::: PROVIDED INFORMATION :::

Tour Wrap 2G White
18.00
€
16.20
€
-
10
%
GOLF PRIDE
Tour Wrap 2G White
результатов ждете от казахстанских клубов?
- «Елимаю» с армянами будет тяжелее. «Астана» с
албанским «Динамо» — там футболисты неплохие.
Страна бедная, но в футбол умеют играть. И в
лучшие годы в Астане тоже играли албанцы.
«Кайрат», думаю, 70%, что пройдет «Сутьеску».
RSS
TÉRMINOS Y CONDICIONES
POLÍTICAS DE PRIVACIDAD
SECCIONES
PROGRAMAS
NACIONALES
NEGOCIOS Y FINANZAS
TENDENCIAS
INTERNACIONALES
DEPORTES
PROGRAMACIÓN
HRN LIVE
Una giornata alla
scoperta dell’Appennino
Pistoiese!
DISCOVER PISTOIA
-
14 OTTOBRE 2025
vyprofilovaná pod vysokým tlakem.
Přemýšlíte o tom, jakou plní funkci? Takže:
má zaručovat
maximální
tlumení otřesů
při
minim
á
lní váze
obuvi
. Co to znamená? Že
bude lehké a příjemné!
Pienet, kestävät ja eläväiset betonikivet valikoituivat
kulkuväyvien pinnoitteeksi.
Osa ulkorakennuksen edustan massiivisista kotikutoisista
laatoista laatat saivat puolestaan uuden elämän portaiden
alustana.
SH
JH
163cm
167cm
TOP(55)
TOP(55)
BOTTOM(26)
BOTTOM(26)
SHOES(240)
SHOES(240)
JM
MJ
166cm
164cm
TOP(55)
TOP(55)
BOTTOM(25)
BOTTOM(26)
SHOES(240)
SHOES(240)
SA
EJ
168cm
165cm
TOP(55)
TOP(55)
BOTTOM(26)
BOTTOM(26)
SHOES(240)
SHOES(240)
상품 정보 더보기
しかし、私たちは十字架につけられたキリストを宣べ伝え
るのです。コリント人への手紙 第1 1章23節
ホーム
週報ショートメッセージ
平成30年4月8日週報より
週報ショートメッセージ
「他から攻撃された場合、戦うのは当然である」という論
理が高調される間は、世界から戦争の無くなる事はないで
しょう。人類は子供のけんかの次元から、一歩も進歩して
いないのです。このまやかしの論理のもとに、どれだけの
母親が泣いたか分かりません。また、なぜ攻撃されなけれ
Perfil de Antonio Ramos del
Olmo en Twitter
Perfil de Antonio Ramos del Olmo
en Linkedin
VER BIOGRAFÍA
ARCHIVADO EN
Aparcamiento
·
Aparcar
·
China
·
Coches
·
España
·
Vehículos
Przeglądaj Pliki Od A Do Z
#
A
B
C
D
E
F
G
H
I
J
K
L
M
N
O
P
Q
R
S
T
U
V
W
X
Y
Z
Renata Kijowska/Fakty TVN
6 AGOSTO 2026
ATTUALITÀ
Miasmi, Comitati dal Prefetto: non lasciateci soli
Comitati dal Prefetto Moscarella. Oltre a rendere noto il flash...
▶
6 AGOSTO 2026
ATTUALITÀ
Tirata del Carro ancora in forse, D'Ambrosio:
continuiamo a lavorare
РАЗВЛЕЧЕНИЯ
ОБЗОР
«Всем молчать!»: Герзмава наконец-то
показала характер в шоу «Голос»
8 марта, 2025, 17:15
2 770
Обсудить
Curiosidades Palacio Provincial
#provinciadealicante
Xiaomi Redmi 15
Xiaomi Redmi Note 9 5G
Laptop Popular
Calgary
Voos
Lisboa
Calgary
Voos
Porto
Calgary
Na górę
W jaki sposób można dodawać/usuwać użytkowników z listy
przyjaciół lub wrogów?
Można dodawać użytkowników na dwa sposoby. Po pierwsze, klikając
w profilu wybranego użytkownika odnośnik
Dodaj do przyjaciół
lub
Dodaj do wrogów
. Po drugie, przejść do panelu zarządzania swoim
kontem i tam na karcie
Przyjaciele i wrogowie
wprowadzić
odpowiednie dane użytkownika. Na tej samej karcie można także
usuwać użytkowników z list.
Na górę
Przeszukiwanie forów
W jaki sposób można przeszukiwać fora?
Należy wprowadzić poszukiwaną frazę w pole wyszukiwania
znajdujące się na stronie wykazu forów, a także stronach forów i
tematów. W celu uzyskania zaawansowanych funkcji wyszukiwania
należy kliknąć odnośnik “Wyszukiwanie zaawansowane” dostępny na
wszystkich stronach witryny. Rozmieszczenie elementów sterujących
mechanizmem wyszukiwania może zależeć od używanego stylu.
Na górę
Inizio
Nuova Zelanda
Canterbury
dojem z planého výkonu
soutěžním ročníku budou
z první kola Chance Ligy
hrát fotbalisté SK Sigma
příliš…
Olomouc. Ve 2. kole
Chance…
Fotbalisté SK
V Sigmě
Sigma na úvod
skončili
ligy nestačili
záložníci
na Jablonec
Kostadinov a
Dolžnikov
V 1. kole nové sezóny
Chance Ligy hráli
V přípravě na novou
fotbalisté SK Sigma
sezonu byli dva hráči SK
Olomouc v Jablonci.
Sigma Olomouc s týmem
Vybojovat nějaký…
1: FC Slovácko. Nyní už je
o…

:::

EXERCISE
Copy everything from the first line of the entries down through the line containing "Страна бедная, но в футбол умеют играть. И в", keeping every character unchanged and including both end lines.

YOUR SOLUTION
Tour Wrap 2G White
18.00
€
16.20
€
-
10
%
GOLF PRIDE
Tour Wrap 2G White
результатов ждете от казахстанских клубов?
- «Елимаю» с армянами будет тяжелее. «Астана» с
албанским «Динамо» — там футболисты неплохие.
Страна бедная, но в футбол умеют играть. И в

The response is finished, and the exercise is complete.